Source Food Control 90 (2018). - ISSN 0956-7135 - p. 440 - 458.
DOI https://doi.org/10.1016/j.foodcont.2018.02.018
Department(s) RIKILT - BU Toxicology Bioassays & Novel Foods
Publication type Refereed Article in a scientific journal
Publication year 2018
Keyword(s) Delphi technique - Emerging risk - Existing risk - Expert opinion - Food safety
Abstract Considerable research effort is invested in the development of evidence to help policy makers and industry deal with the challenges associated with existing and emerging food safety threats. This research aimed to elicit expert views regarding the relationship between the drivers of existing and emerging food safety risks, in order to facilitate their control and mitigation, and to provide the basis for further international policy integration. A Delphi approach involving repeated polling of n = 106 global food safety experts was adopted. The primary drivers of existing and emerging food safety risks were identified to be demographic change, economic driving forces, resource shortages, environmental driving forces, increased complexity of the food supply chain, water security and malevolent activities.
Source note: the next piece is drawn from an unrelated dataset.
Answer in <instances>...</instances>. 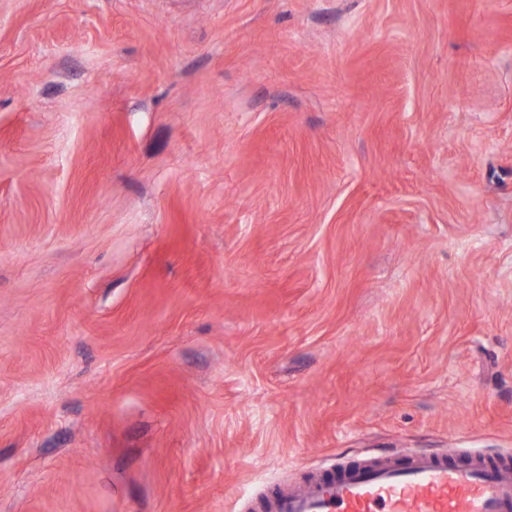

The identification of socio-economic and biophysical drivers emphasises the need for a transdisciplinary and systems approach to food safety management and mitigation. The mitigation of hazards on a case-by-case basis is unlikely to have a major impact on food safety hazards but may have unintended effects (where positive or negative) across a broad spectrum of food safety issues. Rather a holistic or systems approach is required which can address both the intended and unintended effects of different drivers and their interactions.